[[ Records supplied open ]]

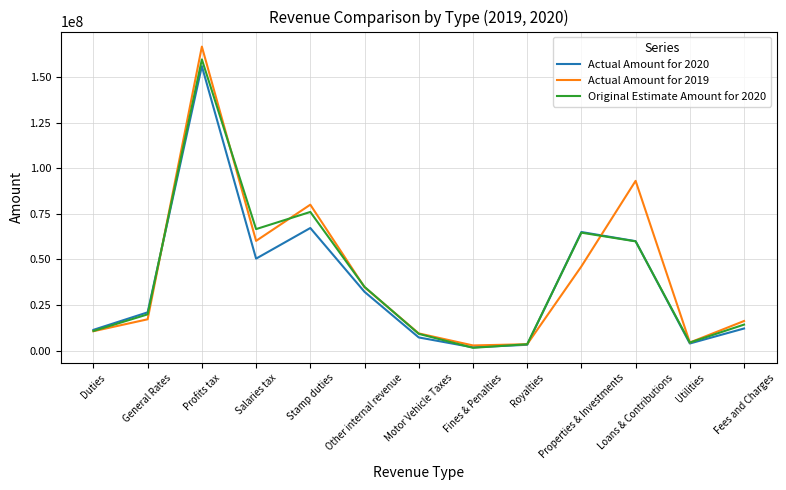

What is the spread (max minus min) of values at General Rates?

3814037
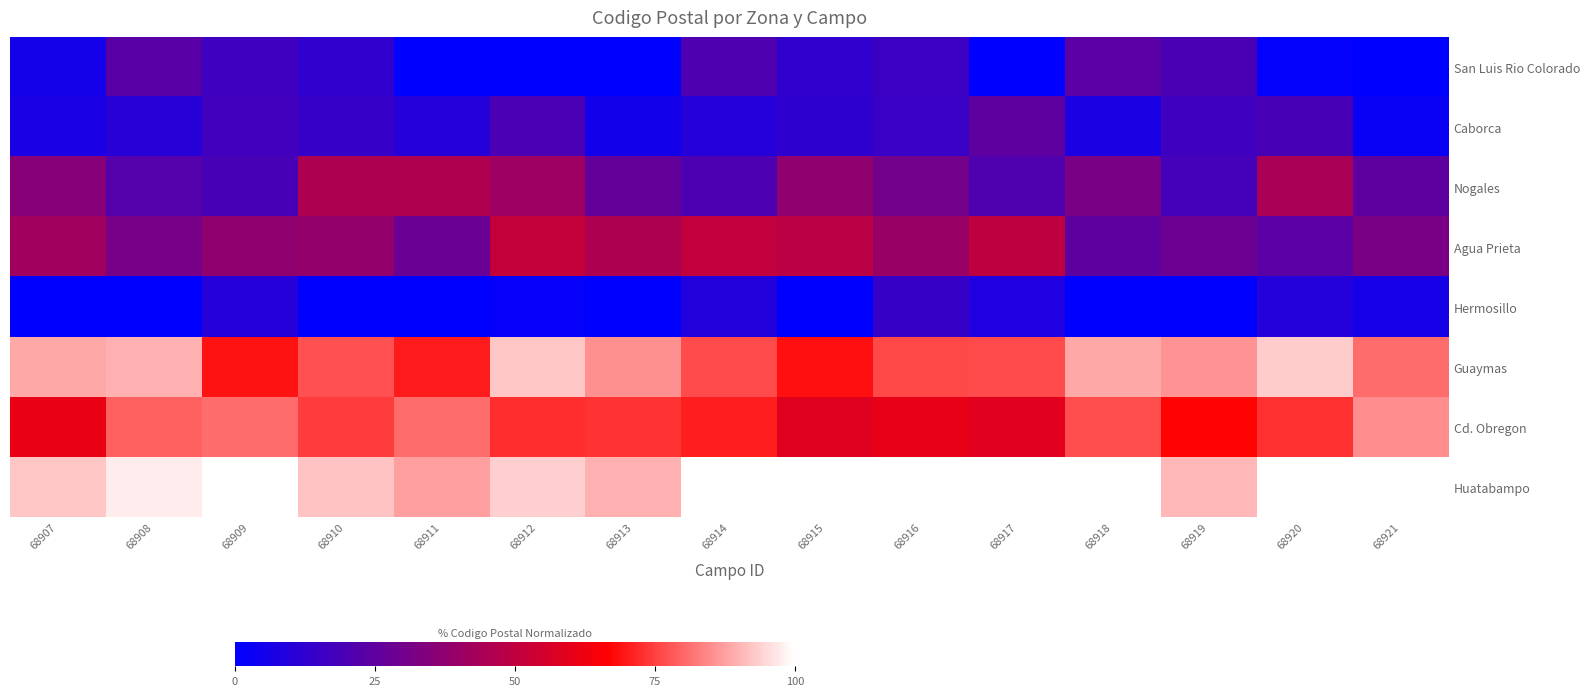

At how many categories does at least one series exceed 11?

15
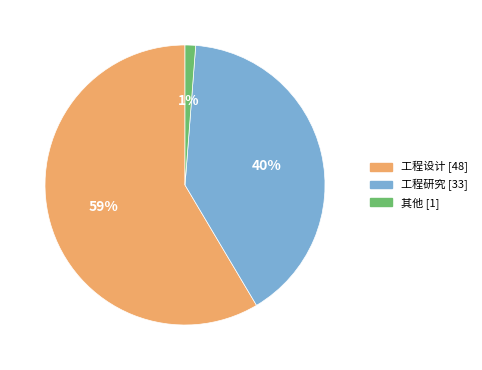

Count the number of slices in the pie.

3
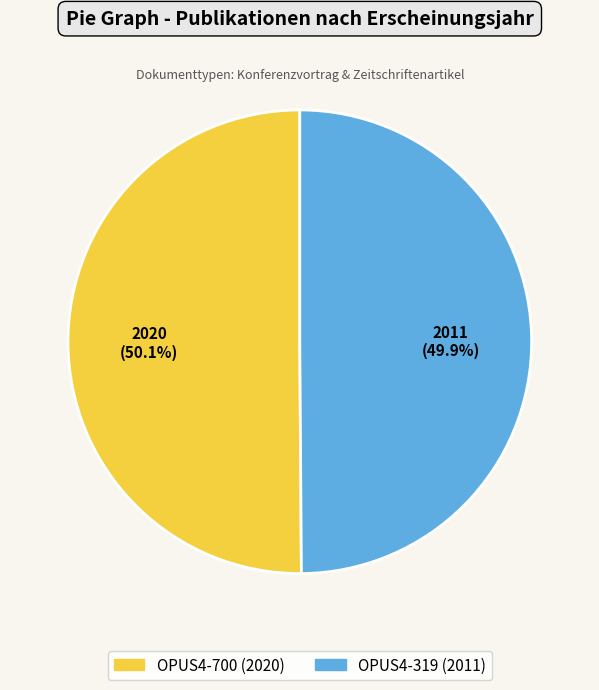

How many slices are in this pie chart?

2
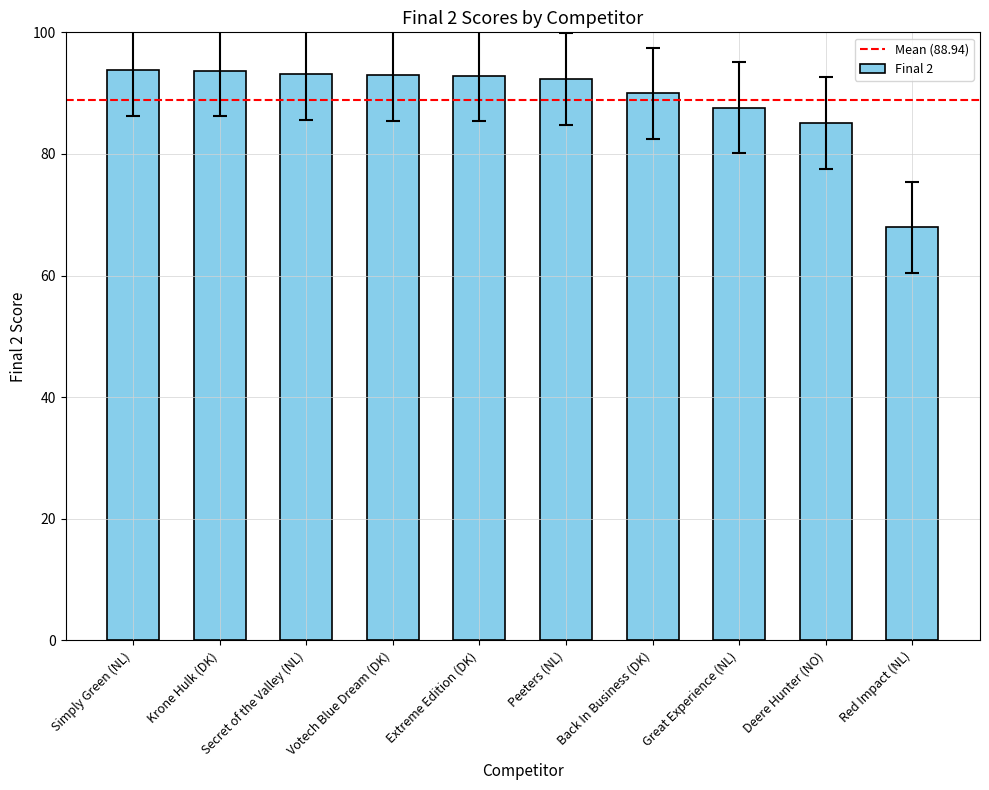

Is it true that the value at Votech Blue Dream (DK) is 93.0?

True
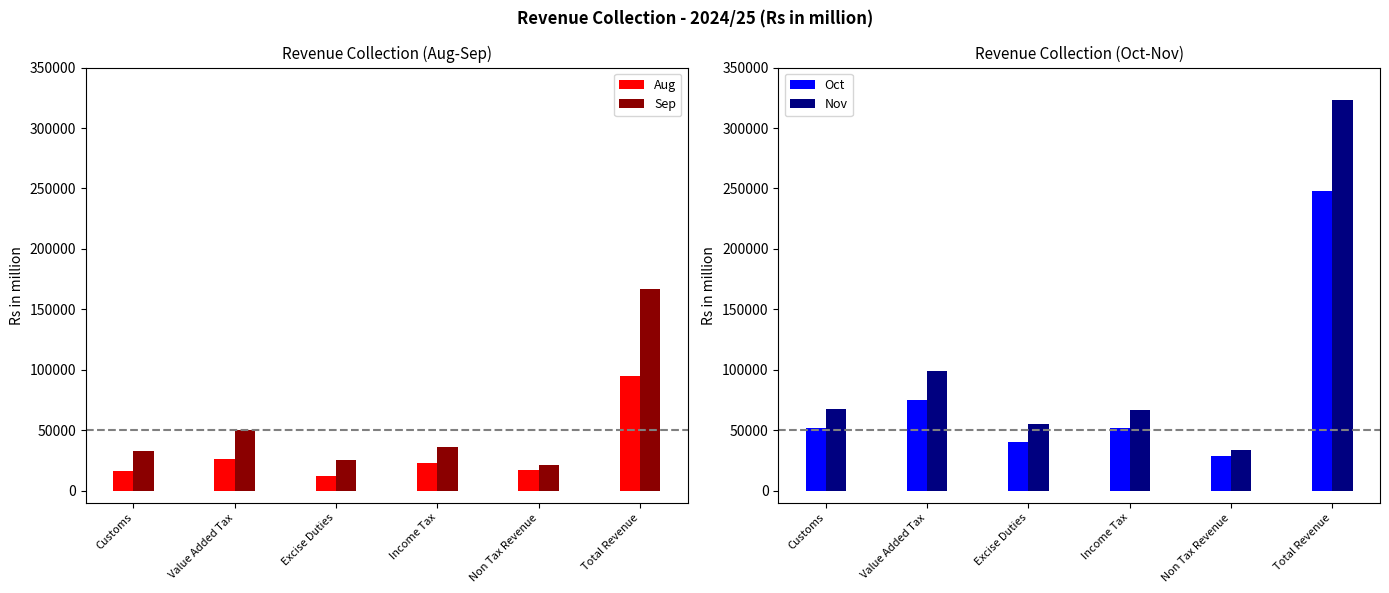

Which series has the largest total across all categories?

Nov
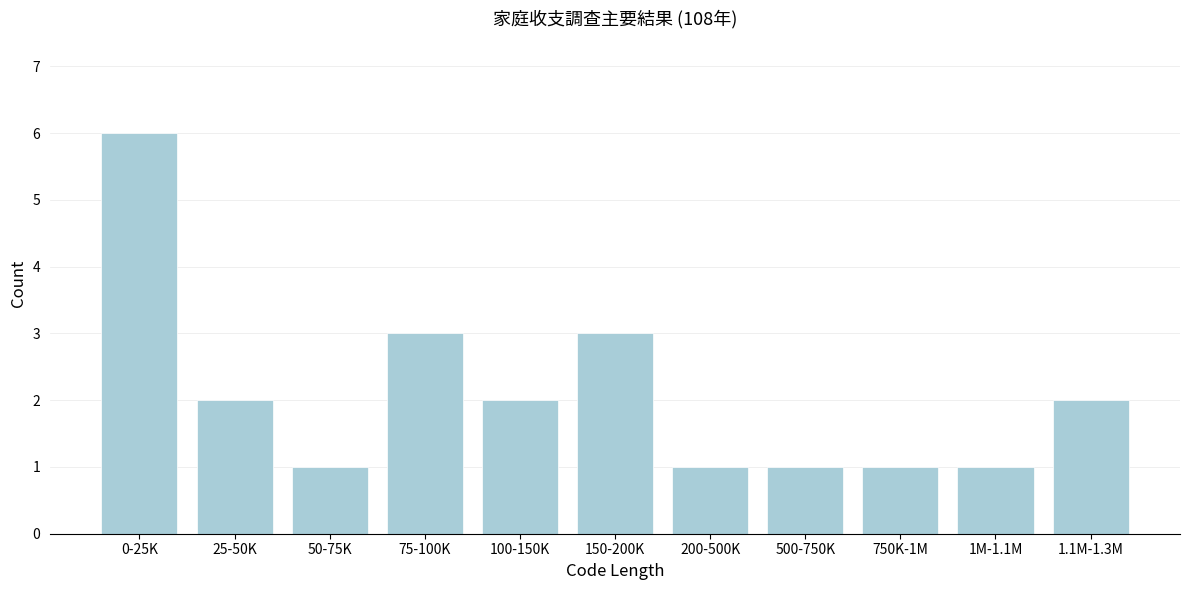

Reading left to right, transcribe all the data shown in this chart.

0-25K=6	25-50K=2	50-75K=1	75-100K=3	100-150K=2	150-200K=3	200-500K=1	500-750K=1	750K-1M=1	1M-1.1M=1	1.1M-1.3M=2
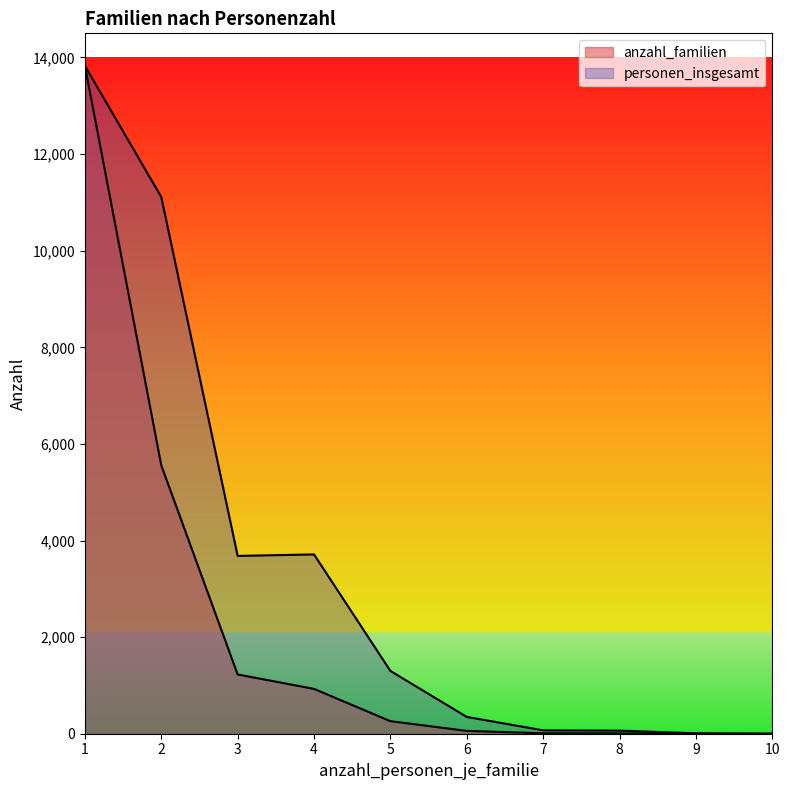

Read the personen_insgesamt value at 1, to the nearest 10.

13830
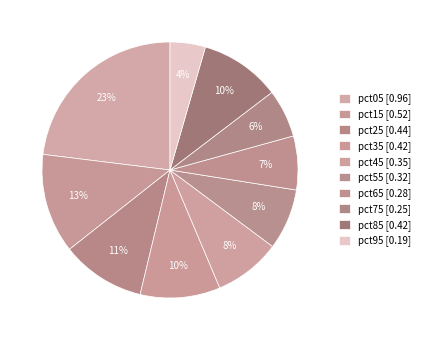

Count the number of slices in the pie.

10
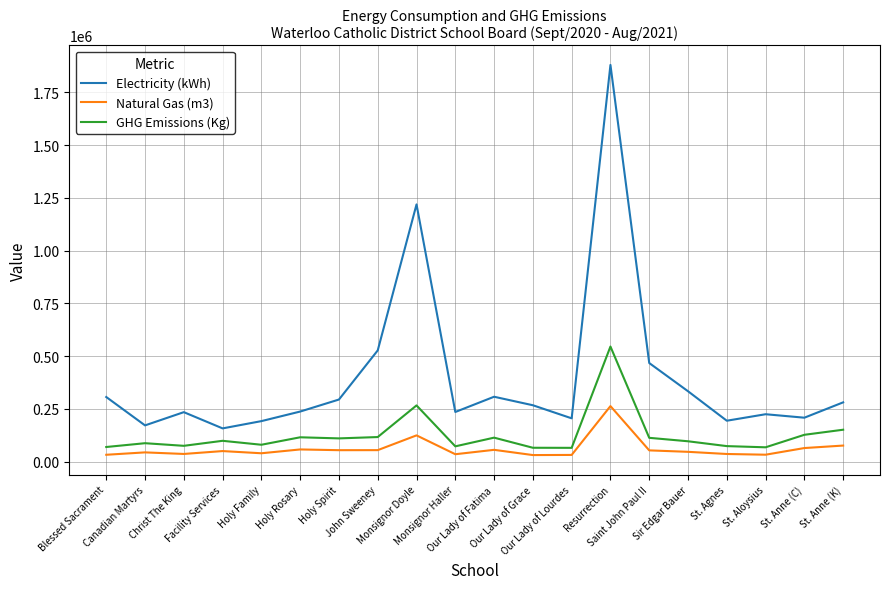

True or false: Electricity (kWh) and GHG Emissions (Kg) intersect in this chart.

False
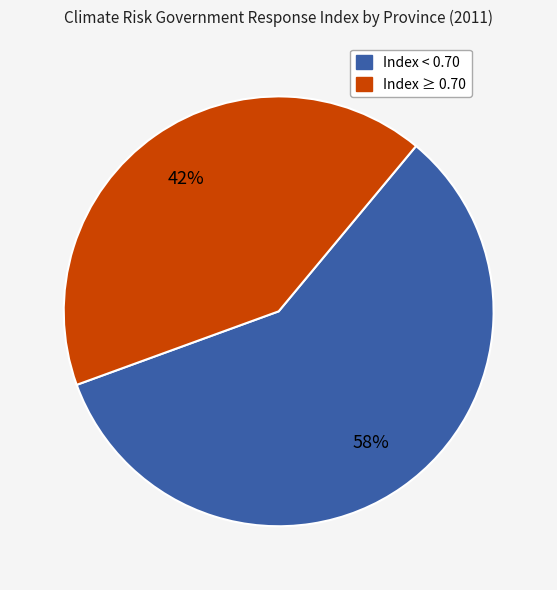

To the nearest percent, what is the average slice percentage?

50%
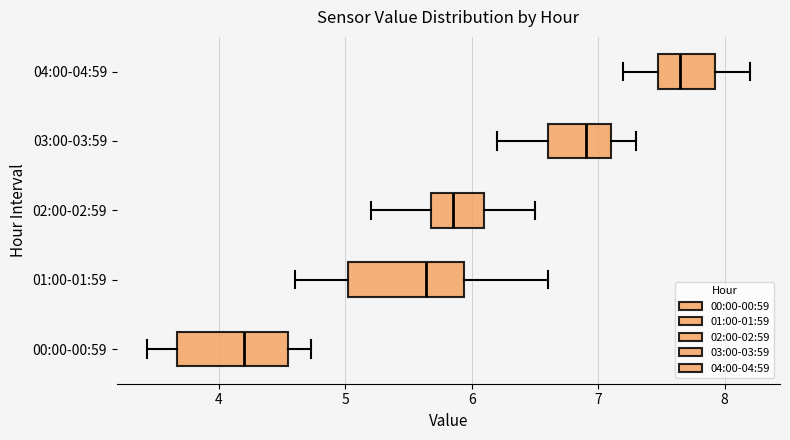

Reading bottom to top, transcribe this box plot: for each box, give where its median line is, the range the box spans, and where its two whiskers end, as read against the x-axis. The values are not printed on the chart, so give them approximately, as read against the axis.

00:00-00:59: median 4.2, box 3.7 to 4.5, whiskers 3.4 to 4.7
01:00-01:59: median 5.6, box 5.0 to 5.9, whiskers 4.6 to 6.6
02:00-02:59: median 5.9, box 5.7 to 6.1, whiskers 5.2 to 6.5
03:00-03:59: median 6.9, box 6.6 to 7.1, whiskers 6.2 to 7.3
04:00-04:59: median 7.7, box 7.5 to 7.9, whiskers 7.2 to 8.2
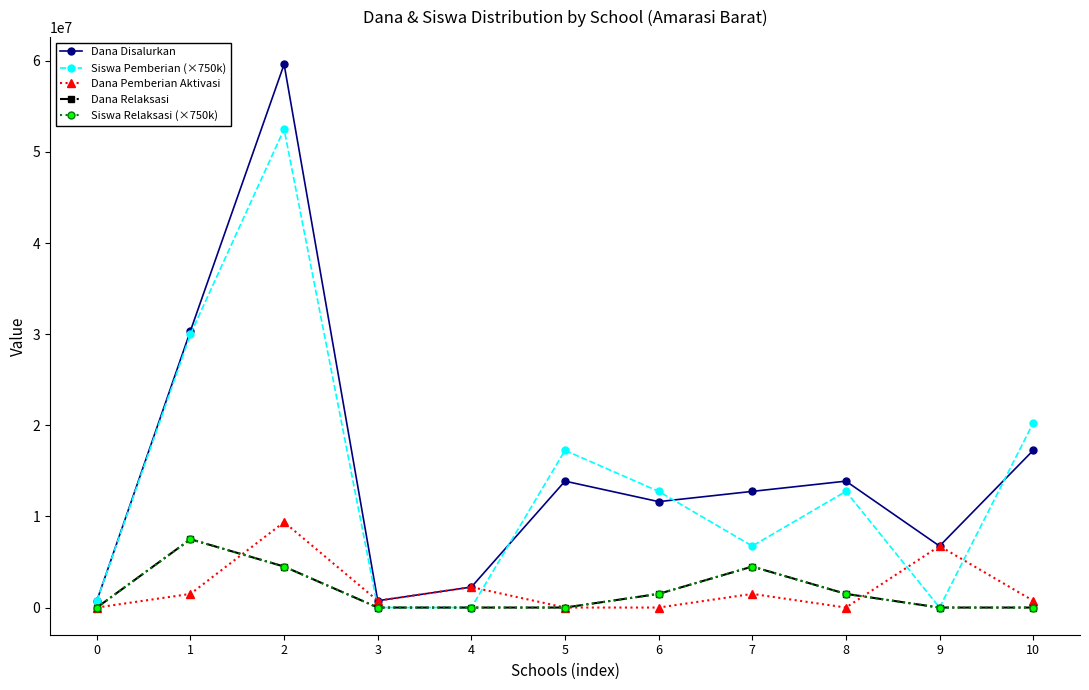

Does the chart have visible grid lines?

No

[[ Records supplied closed ]]

Assignment >>
Please change "chart" to "graph" in the lines from the one containing "Reading bottom to" through the end of the records, inclusive, and give those lines again with nothing else altered. Leave the pictures out.

Exercise result >>
Reading bottom to top, transcribe this box plot: for each box, give where its median line is, the range the box spans, and where its two whiskers end, as read against the x-axis. The values are not printed on the graph, so give them approximately, as read against the axis.

00:00-00:59: median 4.2, box 3.7 to 4.5, whiskers 3.4 to 4.7
01:00-01:59: median 5.6, box 5.0 to 5.9, whiskers 4.6 to 6.6
02:00-02:59: median 5.9, box 5.7 to 6.1, whiskers 5.2 to 6.5
03:00-03:59: median 6.9, box 6.6 to 7.1, whiskers 6.2 to 7.3
04:00-04:59: median 7.7, box 7.5 to 7.9, whiskers 7.2 to 8.2

Does the graph have visible grid lines?

No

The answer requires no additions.